Microsoft at Work to bring eBPF to Windows

Microsoft has ad he works on bringing eBPF to Windows 10 and Windows Server 2016 and later to support use cases such as denial of service protection and observability.

The ebpf-for-windows project aims to enable developers to use familiar eBPF toolchains and application programming interfaces (APIs) in addition to existing versions of Windows. Building on the work of others, this project takes several existing open source eBPF projects and adds the “glue” to make them work on Windows.

eBPF is a set of tools to support networking, security, application profiling / tracing, and performance troubleshooting. eBPF was born to make it easier to implement these kinds of solutions on the Linux kernel in a way that does not require rebuilding the kernel or loading kernel modules. The key for eBPF to make this possible is to use a special sandbox environment to run statically verified bytecode.

According to Microsoft, the benefits of eBPF in Linux have sparked growing interest in its use on other operating systems as well and to extend its use beyond the kernel to services and user space daemons.

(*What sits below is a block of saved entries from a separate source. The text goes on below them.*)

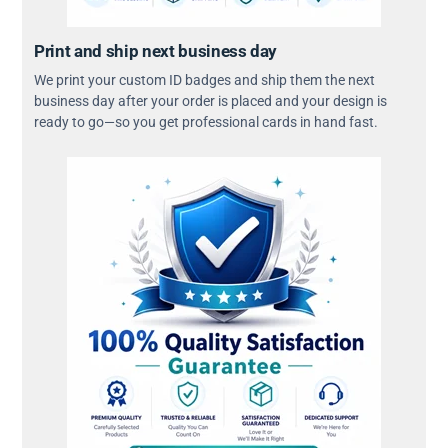
Print and ship next business day
We print your custom ID badges and ship them the next
business day after your order is placed and your design is
ready to go—so you get professional cards in hand fast.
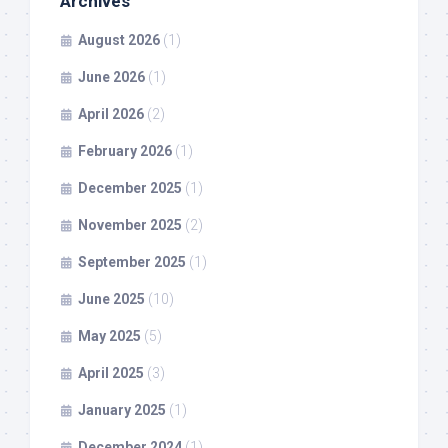
Archives
August 2026
(1)
June 2026
(1)
April 2026
(2)
February 2026
(1)
December 2025
(1)
November 2025
(2)
September 2025
(1)
June 2025
(10)
May 2025
(5)
April 2025
(3)
January 2025
(1)
December 2024
(1)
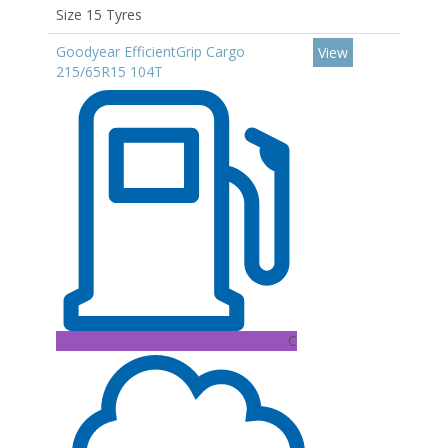
Size 15 Tyres
Goodyear EfficientGrip Cargo
View
215/65R15 104T
C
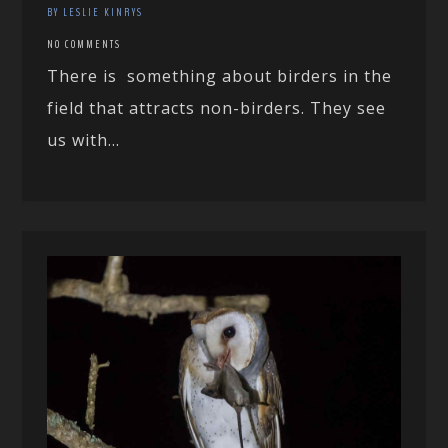
BY LESLIE KINRYS
NO COMMENTS
There is something about birders in the
field that attracts non-birders. They see
us with...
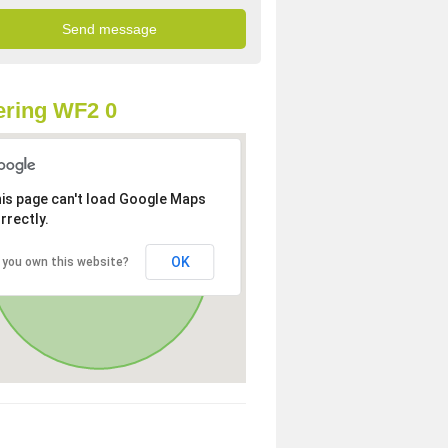
ring WF2 0
is page can't load Google Maps
rrectly.
OK
 you own this website?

EBPF programs are written in various source languages ​​and compiled into eBPF bytecode. Under Windows, the eBPF bytecode can be used using a library implementing the Libbpf API, which is also integrated into the netsh command line tool.

First, the library will try to verify the correctness of the generated bytecode.

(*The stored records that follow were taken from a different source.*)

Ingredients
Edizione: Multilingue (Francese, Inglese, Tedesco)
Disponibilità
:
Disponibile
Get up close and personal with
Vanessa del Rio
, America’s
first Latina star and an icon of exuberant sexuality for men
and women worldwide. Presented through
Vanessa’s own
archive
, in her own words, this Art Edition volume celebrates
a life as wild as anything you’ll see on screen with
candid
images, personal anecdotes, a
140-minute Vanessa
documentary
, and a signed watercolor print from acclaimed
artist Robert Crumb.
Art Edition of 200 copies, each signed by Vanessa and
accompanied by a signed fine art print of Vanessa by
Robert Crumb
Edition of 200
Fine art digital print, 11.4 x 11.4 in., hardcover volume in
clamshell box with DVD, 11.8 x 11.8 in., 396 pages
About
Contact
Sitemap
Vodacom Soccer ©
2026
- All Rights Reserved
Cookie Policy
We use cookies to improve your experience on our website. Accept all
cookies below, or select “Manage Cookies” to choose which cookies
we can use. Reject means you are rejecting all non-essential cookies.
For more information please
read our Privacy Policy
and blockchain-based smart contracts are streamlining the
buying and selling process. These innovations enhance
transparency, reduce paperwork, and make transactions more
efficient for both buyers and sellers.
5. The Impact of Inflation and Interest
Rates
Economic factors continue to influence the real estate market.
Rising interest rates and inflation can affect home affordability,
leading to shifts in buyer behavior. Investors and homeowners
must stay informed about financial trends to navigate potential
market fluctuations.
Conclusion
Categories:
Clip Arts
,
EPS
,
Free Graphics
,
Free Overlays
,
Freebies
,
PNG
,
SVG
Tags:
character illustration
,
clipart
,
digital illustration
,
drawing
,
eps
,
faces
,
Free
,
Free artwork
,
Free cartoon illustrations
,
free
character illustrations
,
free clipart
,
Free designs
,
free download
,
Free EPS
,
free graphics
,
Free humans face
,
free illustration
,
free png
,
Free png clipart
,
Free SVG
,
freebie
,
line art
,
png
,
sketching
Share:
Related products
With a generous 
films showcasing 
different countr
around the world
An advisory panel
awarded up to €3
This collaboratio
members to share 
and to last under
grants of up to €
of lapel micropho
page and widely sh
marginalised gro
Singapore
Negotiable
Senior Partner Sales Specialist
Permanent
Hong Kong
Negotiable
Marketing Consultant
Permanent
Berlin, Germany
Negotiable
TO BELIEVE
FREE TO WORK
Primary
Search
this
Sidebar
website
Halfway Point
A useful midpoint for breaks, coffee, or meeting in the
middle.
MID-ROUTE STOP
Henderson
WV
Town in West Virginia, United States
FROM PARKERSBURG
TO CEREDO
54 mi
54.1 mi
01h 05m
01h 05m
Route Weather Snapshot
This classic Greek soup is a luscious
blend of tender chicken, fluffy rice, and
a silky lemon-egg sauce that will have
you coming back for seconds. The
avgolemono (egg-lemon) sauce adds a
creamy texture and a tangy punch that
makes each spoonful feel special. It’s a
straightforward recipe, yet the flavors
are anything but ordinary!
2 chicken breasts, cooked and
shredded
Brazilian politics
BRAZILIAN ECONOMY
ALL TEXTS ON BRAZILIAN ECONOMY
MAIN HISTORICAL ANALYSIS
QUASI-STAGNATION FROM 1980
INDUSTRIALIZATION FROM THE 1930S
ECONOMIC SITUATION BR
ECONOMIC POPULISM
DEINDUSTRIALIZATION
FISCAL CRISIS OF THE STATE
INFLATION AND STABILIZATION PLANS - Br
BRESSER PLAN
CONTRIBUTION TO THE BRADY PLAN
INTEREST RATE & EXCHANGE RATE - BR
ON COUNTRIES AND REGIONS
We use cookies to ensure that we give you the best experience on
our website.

If the bytecode passes all security checks of the verifier, the bytecode can either be loaded into the uBPF the interpreter running in a Windows kernel-mode execution context or compiled by the uBPF just-in-time (JIT) compiler and native code is loaded into the kernel-mode execution context.

EBPF programs are executed when the kernel or an application passes a certain hook, which includes system calls, function input / output, kernel tracepoints, network events, etc. EBPF programs cannot call anywhere in the kernel, as this would make them strictly dependent on the kernel version. Instead, they use what’s called helper functions, a set of functions that give access to specific kernel functionality.

In the Microsoft view, it should be possible to ensure source code compatibility for eBPF programs that use the same hooks and helper functions on Linux and Windows. Of course, a number of hooks and helper functions are strictly Linux related, so they won’t be applicable to Windows.

ePBF for Windows is still in early development and only two hooks are available at the moment, for EXpress data path) (XDP) and socket binding. Microsoft plans to create more hooks and helper functions over time and calls for input from the eBPF community.